Balance oficial y daños materiales
El director de la Unidad Nacional para la Gestión del Riesgo de Desastres (UNGRD), David Santiago Tamayo, confirmó en conferencia de prensa que los heridos ascienden a 3.824 y los desaparecidos a 377, según la Fiscalía General de Colombia. Además, se registraron 12.584 viviendas destruidas y 74.873 averiadas, junto con 172 edificios colapsados.

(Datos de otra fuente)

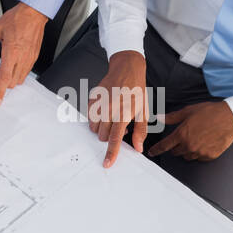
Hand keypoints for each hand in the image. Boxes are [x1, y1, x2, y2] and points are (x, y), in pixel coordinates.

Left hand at [0, 2, 47, 105]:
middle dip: (2, 82)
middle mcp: (22, 57)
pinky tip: (13, 62)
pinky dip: (18, 72)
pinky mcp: (35, 57)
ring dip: (10, 78)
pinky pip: (26, 72)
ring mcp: (30, 58)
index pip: (4, 77)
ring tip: (5, 64)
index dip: (0, 91)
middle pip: (12, 82)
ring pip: (20, 79)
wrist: (33, 13)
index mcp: (11, 52)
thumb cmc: (16, 18)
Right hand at [87, 50, 147, 167]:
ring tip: (111, 119)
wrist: (127, 69)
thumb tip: (138, 148)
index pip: (114, 138)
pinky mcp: (92, 98)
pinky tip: (105, 111)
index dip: (111, 153)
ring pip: (93, 127)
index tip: (107, 163)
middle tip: (119, 126)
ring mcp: (99, 103)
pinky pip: (89, 116)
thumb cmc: (137, 90)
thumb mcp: (144, 111)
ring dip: (101, 128)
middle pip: (101, 135)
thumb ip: (140, 131)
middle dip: (108, 136)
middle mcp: (109, 108)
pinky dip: (95, 118)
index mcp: (123, 113)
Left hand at [147, 102, 232, 161]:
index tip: (152, 153)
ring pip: (187, 156)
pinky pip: (199, 158)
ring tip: (194, 139)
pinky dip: (198, 153)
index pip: (164, 145)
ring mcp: (200, 152)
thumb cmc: (209, 112)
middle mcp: (190, 145)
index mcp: (182, 134)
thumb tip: (159, 118)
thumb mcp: (188, 111)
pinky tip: (203, 144)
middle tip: (181, 138)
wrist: (229, 118)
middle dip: (175, 146)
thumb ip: (171, 117)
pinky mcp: (210, 156)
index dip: (156, 150)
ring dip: (186, 150)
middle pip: (176, 152)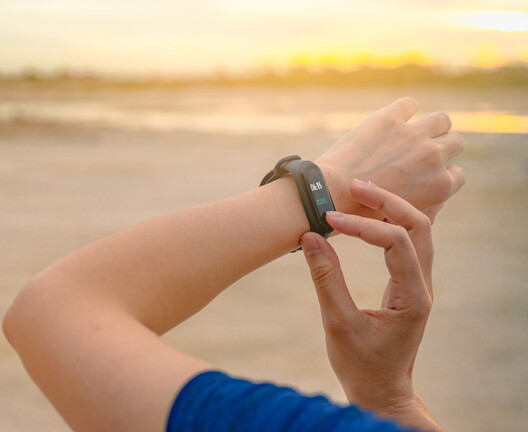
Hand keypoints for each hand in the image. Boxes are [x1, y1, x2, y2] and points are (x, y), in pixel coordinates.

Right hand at [300, 179, 442, 430]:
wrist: (381, 391)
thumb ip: (325, 278)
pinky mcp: (409, 285)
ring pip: (419, 230)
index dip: (362, 225)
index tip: (329, 219)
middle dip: (388, 201)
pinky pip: (410, 242)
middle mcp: (423, 286)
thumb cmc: (360, 364)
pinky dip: (392, 222)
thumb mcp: (337, 322)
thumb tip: (310, 236)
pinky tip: (371, 212)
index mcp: (413, 297)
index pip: (396, 242)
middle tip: (354, 185)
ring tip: (360, 192)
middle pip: (419, 225)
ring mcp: (420, 284)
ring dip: (392, 208)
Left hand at [316, 97, 464, 218]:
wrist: (331, 195)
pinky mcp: (390, 118)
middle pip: (455, 143)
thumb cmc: (360, 214)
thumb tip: (437, 198)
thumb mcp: (403, 218)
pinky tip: (389, 121)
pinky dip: (403, 110)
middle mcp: (434, 157)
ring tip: (409, 133)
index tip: (425, 175)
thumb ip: (425, 206)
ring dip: (430, 125)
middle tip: (418, 152)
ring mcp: (414, 135)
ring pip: (441, 120)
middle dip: (441, 147)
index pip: (457, 174)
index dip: (440, 173)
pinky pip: (408, 104)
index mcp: (441, 186)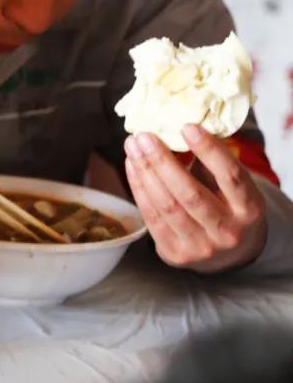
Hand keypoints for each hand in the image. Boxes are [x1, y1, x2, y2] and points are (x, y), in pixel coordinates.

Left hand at [124, 125, 266, 272]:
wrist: (226, 255)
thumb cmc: (227, 207)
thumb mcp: (233, 188)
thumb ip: (213, 163)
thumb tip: (180, 126)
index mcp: (249, 210)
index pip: (231, 177)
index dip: (209, 150)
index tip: (187, 126)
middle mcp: (227, 231)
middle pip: (190, 193)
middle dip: (162, 161)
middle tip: (144, 136)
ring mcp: (200, 246)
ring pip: (166, 205)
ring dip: (145, 172)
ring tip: (133, 147)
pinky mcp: (174, 253)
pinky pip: (151, 217)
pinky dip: (139, 188)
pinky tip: (132, 167)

El sismo, con epicentro en San José del Palmar, Chocó, afectó a 40.773 familias y a 97.515 personas en al menos 14 departamentos. Las autoridades reportaron 2.198 centros educativos afectados, más de 800 centros comunitarios y 216 centros de salud, mientras continúan las réplicas: más de 160 desde el lunes.

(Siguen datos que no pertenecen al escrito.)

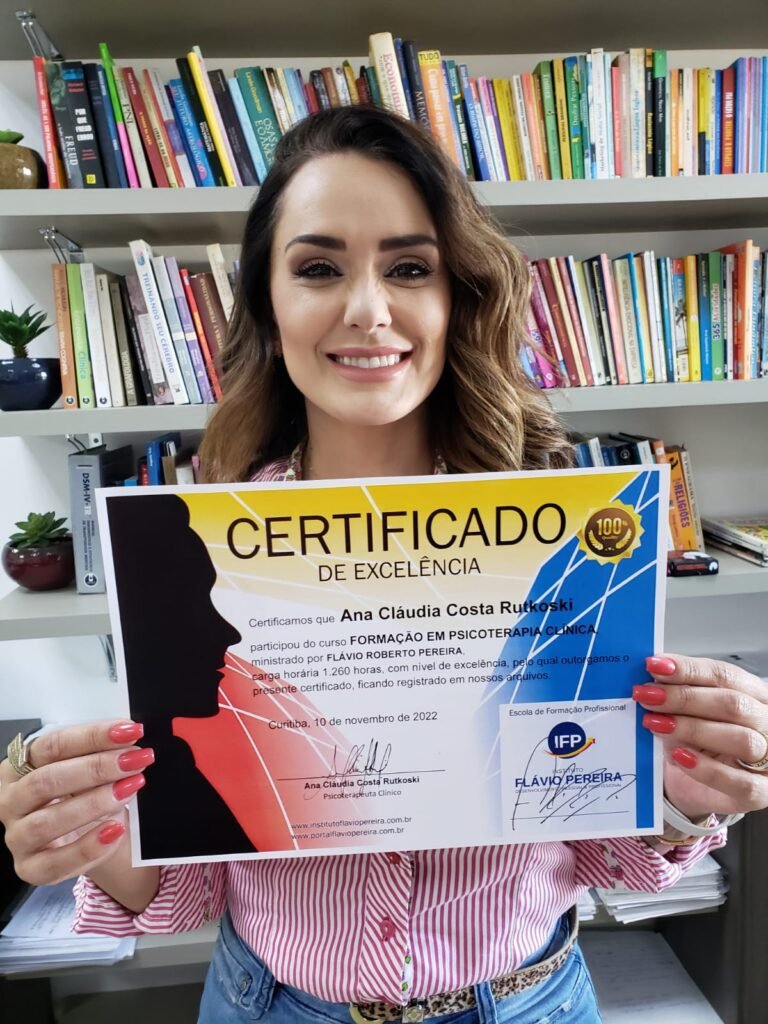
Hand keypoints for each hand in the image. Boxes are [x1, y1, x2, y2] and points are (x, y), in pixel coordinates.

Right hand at [0, 721, 152, 886]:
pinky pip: (55, 863)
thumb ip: (101, 752)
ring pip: (46, 822)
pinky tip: (115, 831)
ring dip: (92, 805)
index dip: (92, 736)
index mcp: (19, 765)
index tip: (129, 731)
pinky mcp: (29, 868)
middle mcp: (10, 800)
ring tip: (128, 791)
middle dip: (95, 768)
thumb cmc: (84, 792)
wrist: (88, 836)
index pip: (52, 745)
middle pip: (46, 780)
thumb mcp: (88, 768)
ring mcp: (17, 836)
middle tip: (134, 761)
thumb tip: (131, 737)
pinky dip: (88, 847)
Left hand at [633, 654, 767, 820]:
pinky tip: (680, 757)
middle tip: (647, 696)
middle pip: (732, 704)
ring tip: (657, 725)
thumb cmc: (695, 742)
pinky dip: (708, 770)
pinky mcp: (762, 792)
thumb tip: (650, 679)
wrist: (697, 786)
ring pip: (741, 739)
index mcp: (753, 694)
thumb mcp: (685, 713)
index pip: (724, 675)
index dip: (688, 669)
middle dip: (685, 698)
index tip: (654, 666)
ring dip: (693, 729)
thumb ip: (675, 696)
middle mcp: (766, 722)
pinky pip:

Ventana dorada y operativos de rescate
A 72 horas del terremoto, los rescatistas aprovechan el período considerado históricamente como la “ventana dorada” para hallar sobrevivientes. Sin embargo, expertos señalan que los rescates pueden extenderse hasta cinco o seis días, como ocurrió con el venezolano Hernán Gil, rescatado tras más de siete días bajo los escombros en julio.
En Pereira, una de las zonas más afectadas, aún hay 260 personas desaparecidas y 93 fallecidos. Allí colapsaron 66 edificaciones y las operaciones de búsqueda continúan. El alcalde de Cali, Alejandro Éder, anunció que el grupo mexicano Los Topos se sumó a las tareas, pese a que el Gobierno había autorizado inicialmente solo equipos de Estados Unidos, El Salvador, Ecuador e Israel.

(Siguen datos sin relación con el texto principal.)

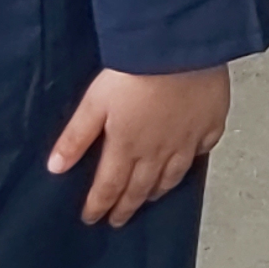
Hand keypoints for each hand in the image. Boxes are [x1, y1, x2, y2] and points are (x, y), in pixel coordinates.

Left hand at [46, 65, 229, 225]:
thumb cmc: (136, 70)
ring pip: (173, 175)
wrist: (180, 48)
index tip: (93, 218)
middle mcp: (158, 151)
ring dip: (159, 189)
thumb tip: (56, 167)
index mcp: (127, 147)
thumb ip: (76, 136)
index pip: (109, 187)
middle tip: (120, 219)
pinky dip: (196, 158)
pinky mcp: (212, 121)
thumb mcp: (94, 102)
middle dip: (127, 206)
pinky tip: (193, 159)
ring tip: (151, 197)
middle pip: (141, 187)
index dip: (99, 205)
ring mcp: (188, 139)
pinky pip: (204, 148)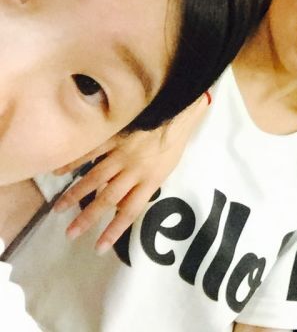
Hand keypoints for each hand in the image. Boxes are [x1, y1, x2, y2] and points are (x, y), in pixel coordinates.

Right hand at [53, 95, 207, 252]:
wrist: (178, 110)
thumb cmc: (174, 141)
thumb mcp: (167, 168)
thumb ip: (146, 185)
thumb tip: (121, 203)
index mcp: (151, 179)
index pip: (130, 211)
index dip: (115, 230)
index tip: (98, 247)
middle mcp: (134, 170)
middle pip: (108, 199)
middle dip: (88, 218)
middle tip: (70, 234)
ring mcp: (123, 153)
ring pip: (95, 178)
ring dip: (76, 195)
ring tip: (58, 209)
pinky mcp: (115, 136)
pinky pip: (91, 151)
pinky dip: (74, 161)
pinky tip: (58, 171)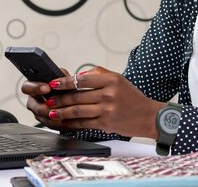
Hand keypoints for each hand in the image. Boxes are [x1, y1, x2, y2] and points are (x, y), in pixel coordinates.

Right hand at [21, 68, 72, 130]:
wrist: (72, 98)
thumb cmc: (64, 86)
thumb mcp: (62, 77)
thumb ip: (59, 75)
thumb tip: (60, 76)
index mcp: (33, 88)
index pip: (27, 87)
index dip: (35, 88)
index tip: (46, 87)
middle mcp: (34, 102)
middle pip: (35, 107)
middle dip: (47, 106)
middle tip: (56, 103)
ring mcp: (39, 114)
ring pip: (44, 118)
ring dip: (54, 115)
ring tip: (64, 111)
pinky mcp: (47, 122)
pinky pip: (52, 125)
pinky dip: (60, 122)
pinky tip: (67, 118)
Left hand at [40, 66, 164, 138]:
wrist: (148, 115)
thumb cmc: (131, 97)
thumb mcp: (118, 79)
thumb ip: (98, 74)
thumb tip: (77, 77)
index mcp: (111, 80)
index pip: (82, 80)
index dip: (65, 82)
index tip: (53, 83)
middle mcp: (109, 93)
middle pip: (77, 96)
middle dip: (60, 99)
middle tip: (48, 99)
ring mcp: (107, 109)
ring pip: (78, 110)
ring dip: (62, 112)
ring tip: (52, 111)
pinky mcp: (106, 123)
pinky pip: (84, 123)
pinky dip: (72, 123)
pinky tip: (64, 122)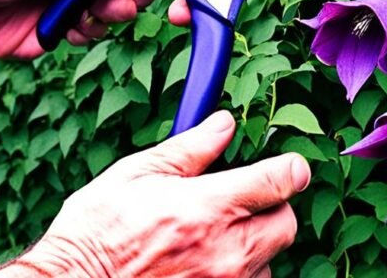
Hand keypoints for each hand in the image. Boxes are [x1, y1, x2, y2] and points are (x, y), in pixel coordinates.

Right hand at [0, 111, 309, 277]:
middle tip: (242, 204)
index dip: (291, 168)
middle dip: (272, 209)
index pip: (279, 180)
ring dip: (253, 247)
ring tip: (213, 240)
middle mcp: (225, 251)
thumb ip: (189, 149)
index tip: (289, 167)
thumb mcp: (135, 175)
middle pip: (286, 225)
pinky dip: (237, 275)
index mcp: (207, 208)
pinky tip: (205, 264)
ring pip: (269, 262)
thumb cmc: (94, 233)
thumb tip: (223, 123)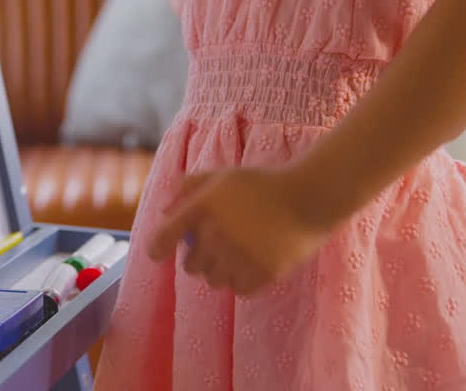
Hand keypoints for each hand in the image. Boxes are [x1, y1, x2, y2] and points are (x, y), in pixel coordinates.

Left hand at [147, 167, 332, 294]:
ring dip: (219, 271)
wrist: (308, 198)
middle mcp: (217, 234)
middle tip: (214, 247)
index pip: (165, 236)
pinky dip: (240, 281)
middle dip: (197, 257)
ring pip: (213, 280)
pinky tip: (250, 264)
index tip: (157, 254)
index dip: (157, 248)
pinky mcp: (262, 273)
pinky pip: (237, 290)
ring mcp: (240, 256)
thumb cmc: (262, 184)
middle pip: (190, 265)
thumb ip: (190, 186)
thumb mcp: (223, 176)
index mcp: (203, 207)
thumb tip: (165, 209)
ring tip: (236, 254)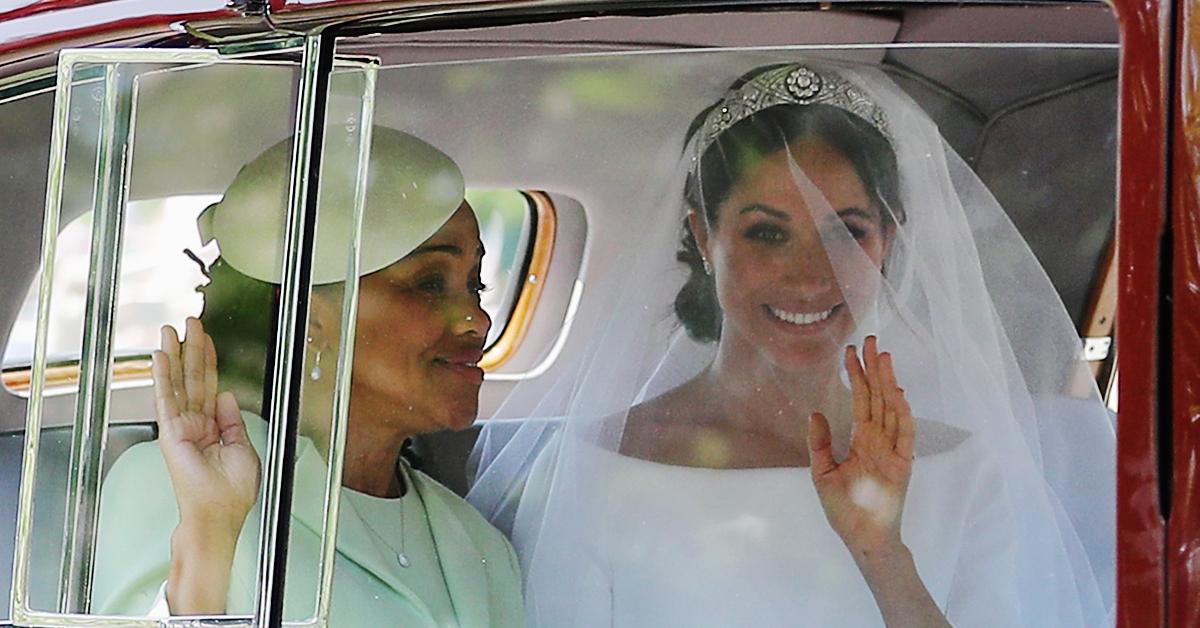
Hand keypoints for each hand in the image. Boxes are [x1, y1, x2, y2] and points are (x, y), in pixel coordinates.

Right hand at [153, 317, 259, 533]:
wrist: (217, 516)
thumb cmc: (231, 494)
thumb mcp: (243, 450)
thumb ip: (233, 421)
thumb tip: (228, 396)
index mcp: (214, 430)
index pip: (211, 388)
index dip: (210, 363)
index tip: (207, 341)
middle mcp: (195, 425)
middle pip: (194, 379)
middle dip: (192, 350)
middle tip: (191, 322)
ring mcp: (181, 428)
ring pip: (178, 383)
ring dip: (175, 355)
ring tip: (172, 329)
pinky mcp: (171, 434)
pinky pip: (166, 399)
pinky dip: (162, 376)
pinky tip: (160, 356)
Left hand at [807, 335, 915, 559]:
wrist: (862, 537)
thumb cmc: (844, 510)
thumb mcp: (823, 473)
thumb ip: (820, 443)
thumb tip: (815, 413)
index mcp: (862, 440)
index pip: (861, 400)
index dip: (857, 376)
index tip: (851, 351)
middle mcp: (879, 441)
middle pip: (877, 397)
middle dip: (874, 368)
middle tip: (870, 340)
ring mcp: (893, 451)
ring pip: (891, 409)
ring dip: (888, 383)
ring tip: (883, 356)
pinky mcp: (903, 465)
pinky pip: (905, 436)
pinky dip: (903, 416)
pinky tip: (898, 394)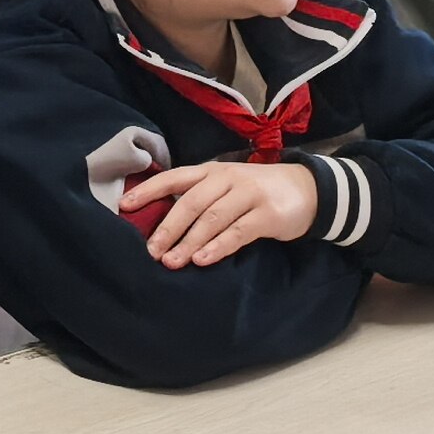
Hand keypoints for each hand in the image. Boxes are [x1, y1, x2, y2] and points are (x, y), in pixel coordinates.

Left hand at [120, 156, 319, 266]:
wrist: (309, 189)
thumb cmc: (257, 191)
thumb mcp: (227, 186)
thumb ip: (200, 197)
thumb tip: (161, 221)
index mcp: (212, 171)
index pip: (175, 177)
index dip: (149, 190)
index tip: (124, 206)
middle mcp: (228, 179)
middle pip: (191, 202)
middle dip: (168, 227)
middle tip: (150, 251)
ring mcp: (249, 195)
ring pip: (212, 219)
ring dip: (189, 242)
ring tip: (171, 262)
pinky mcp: (268, 215)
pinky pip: (238, 232)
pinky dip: (218, 247)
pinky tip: (202, 260)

Ayuda internacional y otras emergencias
El presidente Abelardo de la Espriella coordina la instalación del Puesto de Mando Unificado. España confirmó la muerte de un ciudadano con doble nacionalidad y envió un primer paquete de ayuda de 1 millón de euros. Además, llegó el equipo USA-2 de Los Ángeles y los Emiratos Árabes Unidos donaron US$ 10 millones.
El director regional adjunto para las Américas de la Cruz Roja, Cristian Torres, advirtió que “esta operación va para largo” debido a la dispersión de la afectación. Mientras tanto, la UNGRD mantiene la atención sobre el volcán Puracé, en alerta naranja, y los incendios forestales activos en el territorio.